What you will do — Among the entries below, find the line with "Smart Farms Small Grants – Round 4", then quote it and each following line up to and including the line with "2. If I am not", and nothing else.

Records provided —
■ ■ ■

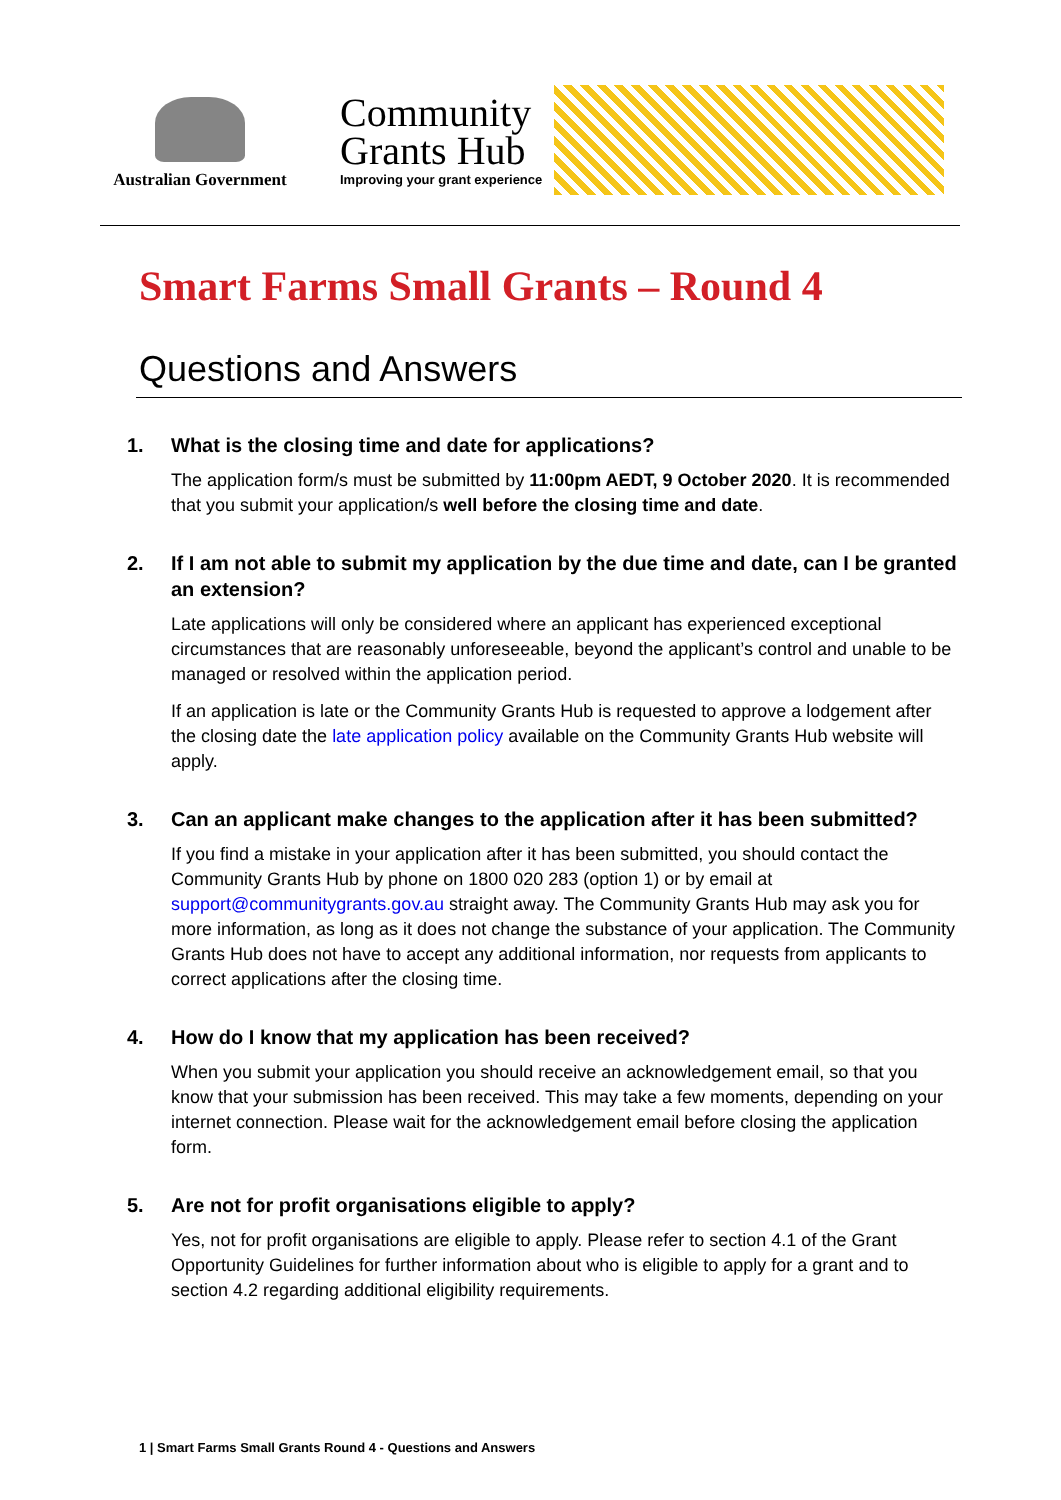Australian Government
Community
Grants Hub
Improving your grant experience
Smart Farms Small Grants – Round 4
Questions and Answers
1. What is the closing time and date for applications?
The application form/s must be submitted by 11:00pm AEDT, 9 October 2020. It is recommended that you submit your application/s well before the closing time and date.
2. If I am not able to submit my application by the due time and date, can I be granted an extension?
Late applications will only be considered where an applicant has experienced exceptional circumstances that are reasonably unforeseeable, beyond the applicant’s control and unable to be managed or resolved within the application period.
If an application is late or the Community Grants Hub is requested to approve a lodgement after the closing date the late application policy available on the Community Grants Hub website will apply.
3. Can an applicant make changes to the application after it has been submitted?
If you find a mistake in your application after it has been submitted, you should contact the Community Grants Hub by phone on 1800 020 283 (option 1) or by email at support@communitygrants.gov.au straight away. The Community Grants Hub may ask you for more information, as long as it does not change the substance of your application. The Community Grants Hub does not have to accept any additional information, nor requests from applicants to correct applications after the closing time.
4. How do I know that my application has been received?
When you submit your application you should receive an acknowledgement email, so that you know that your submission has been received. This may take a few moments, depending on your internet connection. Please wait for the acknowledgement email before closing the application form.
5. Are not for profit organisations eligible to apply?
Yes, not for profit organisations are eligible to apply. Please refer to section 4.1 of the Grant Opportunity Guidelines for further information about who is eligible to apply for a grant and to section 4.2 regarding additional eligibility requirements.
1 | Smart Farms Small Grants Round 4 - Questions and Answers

■ ■ ■

Exercise solution —
Smart Farms Small Grants – Round 4
Questions and Answers
1. What is the closing time and date for applications?
The application form/s must be submitted by 11:00pm AEDT, 9 October 2020. It is recommended that you submit your application/s well before the closing time and date.
2. If I am not able to submit my application by the due time and date, can I be granted an extension?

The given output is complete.